20 terrestrial and intertidal crabs call the island home, but only 13 are regarded as true land crabs (meaning they only need the ocean for larval development).
…including some scarily large ones
Christmas Island is home to the world’s biggest land crab – the coconut crab, also known as the robber crab.
Coconut crabs are found on islands right across the Pacific, but on Christmas Island they are a protected species.
That means these monstrous crustaceans can grow up to one metre across, weigh up to 4.5 kg and live for more than 50 years.
It’s one of Attenborough’s favourite spots
World-renowned naturalist Sir David Attenborough described sitting among thousands of red crabs as they marched over him as one of his greatest TV moments.
Most of it is national park
Christmas Island is a wildlife wonder, and two-thirds of the 135 square kilometre island is protected as a national park.
The Dales, a wetland site of seven watercourses, is internationally recognised for its natural value. It boasts permanent and perennial streams, springs, and an extraordinary array of animals, birds and plants.
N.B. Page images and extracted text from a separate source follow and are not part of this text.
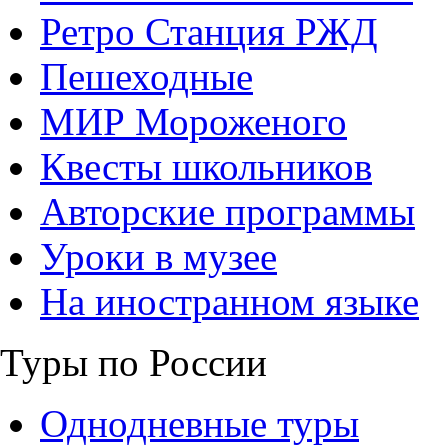
Ретро Станция РЖД
Пешеходные
МИР Мороженого
Квесты школьников
Авторские программы
Уроки в музее
На иностранном языке
Туры по России
Однодневные туры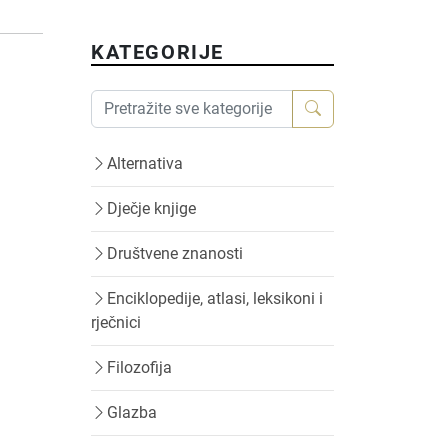
KATEGORIJE
Alternativa
Dječje knjige
Društvene znanosti
Enciklopedije, atlasi, leksikoni i
rječnici
Filozofija
Glazba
It’s a birdwatcher’s paradise…
Christmas Island is internationally recognised as one of the world’s most spectacular seabird rookeries.
More than 80,000 seabirds call the island home, and many species are completely fearless of people. This means you can often walk right up to nesting birds to take the perfect photo.
…and a heaven for botanists
About half of Christmas Island’s unique plant life isn’t found anywhere else in Australia.
Some of the best bits are underwater
The tropical reefs surrounding the island support a fantastic variety of fish. We’ve counted more than 570 species, and visitors can often swim or snorkel with dolphins, turtles, sunfish and whale sharks.
It’s a world-class diving destination
Christmas Island renowned among scuba divers for having some of the steepest drop-offs in the world.
Within 20 m of the shoreline, the reefs suddenly plummet straight down into the blue. Some spots within 200 m of the beach are around half a kilometre deep!
It’s a conservation success story
Two reptile species have been brought back from the brink of extinction on the island – the blue-tailed skink and the Lister’s gecko.
At one point there were only 43 Lister’s geckos left alive. But thanks to our effective captive breeding programs the plight of these two species is now greatly improved.
You can take a virtual tour
Not quite ready to visit us in person?
No problem – you can explore this remote Indian Ocean island from the comfort of your lounge room thanks to Google Earth and Google Street View.
Captured during Christmas Island’s annual red crab migration, this 360-degree journey of our beaches and rainforests features tens of thousands of our most famous crustaceans.
Head over to the Christmas Island National Park website to start exploring.
It’s surprisingly accessible
You don’t have to be David Attenborough to discover Christmas Island’s natural treasures. Virgin Australia flies directly to the island from Perth, and the flight only takes about three hours.
There are plenty of places to stay, including Swell Lodge, a new luxury eco-chalet with unbelievable ocean views.